Health Serv Manage Res. 2001 Feb;14(1):9-17. doi: 10.1177/095148480101400102.
This study analyses management and costs of dialysis in the Italian National Health Service (NHS). Information on efficacy and health-related quality of life (HRQOL) based on the existing literature also is presented. The clinical differences between the dialysis modalities seem to be related to their appropriateness to specific patient groups. Efficacy rates are similar and the only differences are in complications and HRQOL. Traditional haemodialysis (THD) can be done by Italian patients in dialysis centres or in hospital. Highflux haemodialysis (HFHD) is generally only done in hospital. Peritoneal dialysis (PD) is usually done at home. The cost analysis was performed on a sample of Italian dialysis centres and hospitals, according to the full cost method. As expected, HFHD was more expensive than THD and PD, but no marked differences emerged among the different HFHD modalities. THD modalities in dialysis centres were less costly than in hospitals. Automated PD (APD) was much more expensive (almost twice) than continuous ambulatory PD (CAPD), the cheapest method in absolute terms. This study confirms that dialysis is costly and that it is very difficult to assess the cost-effectiveness of the different approaches. Although this study has limits, it should provide sufficient analytical information to local healthcare managers for more rational allocation of financial resources to dialysis services.

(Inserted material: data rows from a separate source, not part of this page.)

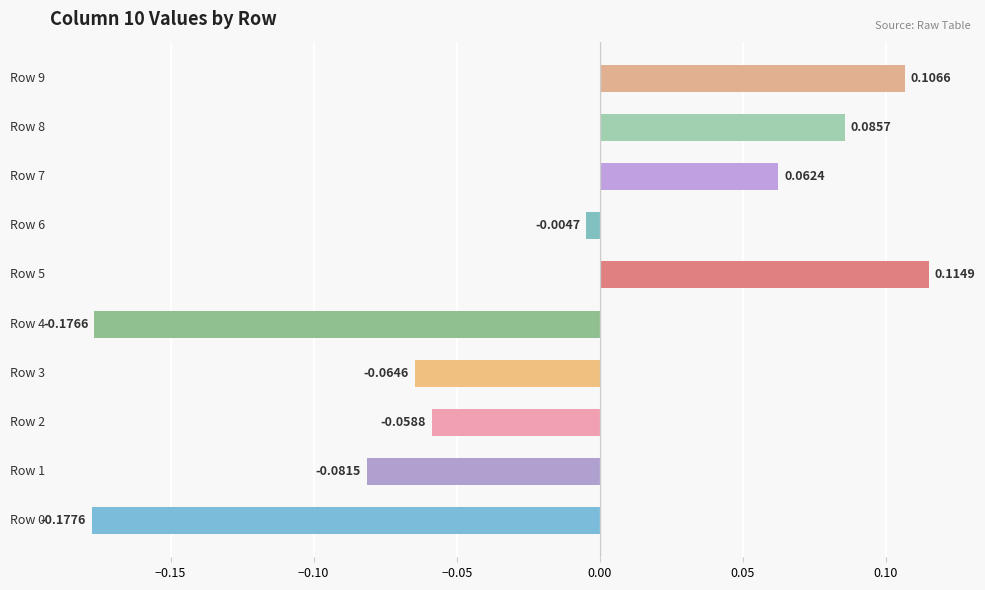

What is the difference between the maximum and minimum values?

0.3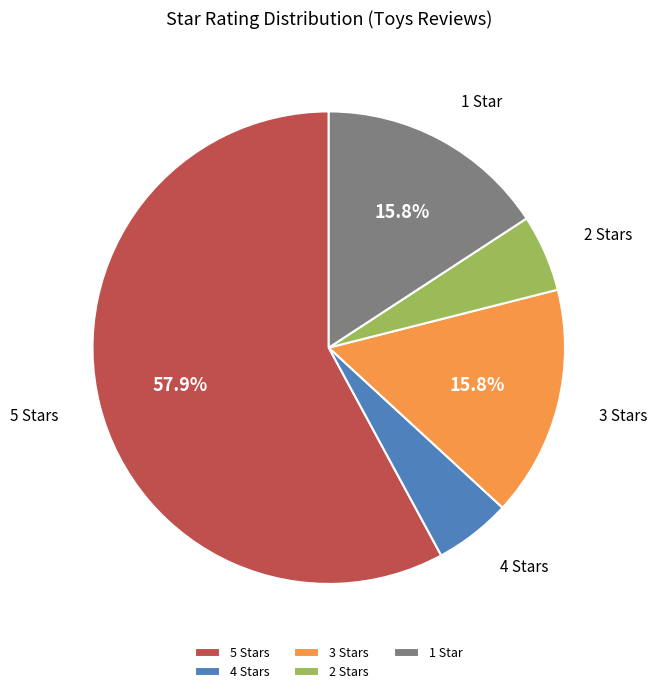

The 2 Stars slice represents 1% of the pie. True or false?

False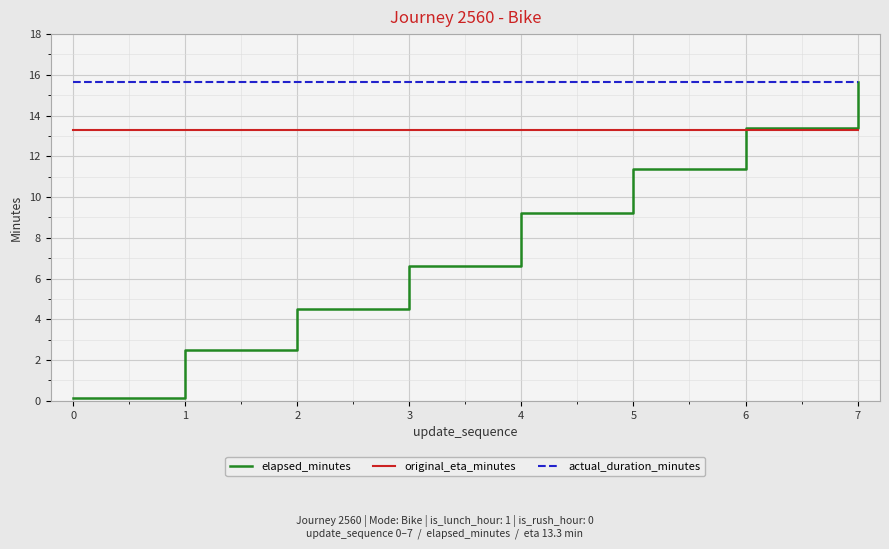

List the series in order of their overall mean, highest first.

actual_duration_minutes, original_eta_minutes, elapsed_minutes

本研究分析了意大利国家医疗服务体系(NHS)中透析的管理与成本。同时,还基于现有文献介绍了有关疗效及健康相关生活质量(HRQOL)的信息。透析方式之间的临床差异似乎与其对特定患者群体的适用性有关。疗效率相似,唯一的差异在于并发症和健康相关生活质量。传统血液透析(THD)可由意大利患者在透析中心或医院进行。高通量血液透析(HFHD)通常仅在医院进行。腹膜透析(PD)通常在家中进行。根据完全成本法,对意大利透析中心和医院的样本进行了成本分析。正如预期的那样,高通量血液透析比传统血液透析和腹膜透析更昂贵,但不同的高通量血液透析方式之间未出现明显差异。透析中心的传统血液透析方式比在医院成本更低。自动化腹膜透析(APD)比持续性非卧床腹膜透析(CAPD)贵得多(几乎两倍),而持续性非卧床腹膜透析是绝对成本最低的方法。本研究证实透析成本高昂,且很难评估不同方法的成本效益。尽管本研究存在局限性,但它应为地方医疗管理者提供足够的分析信息,以便更合理地分配用于透析服务的财政资源。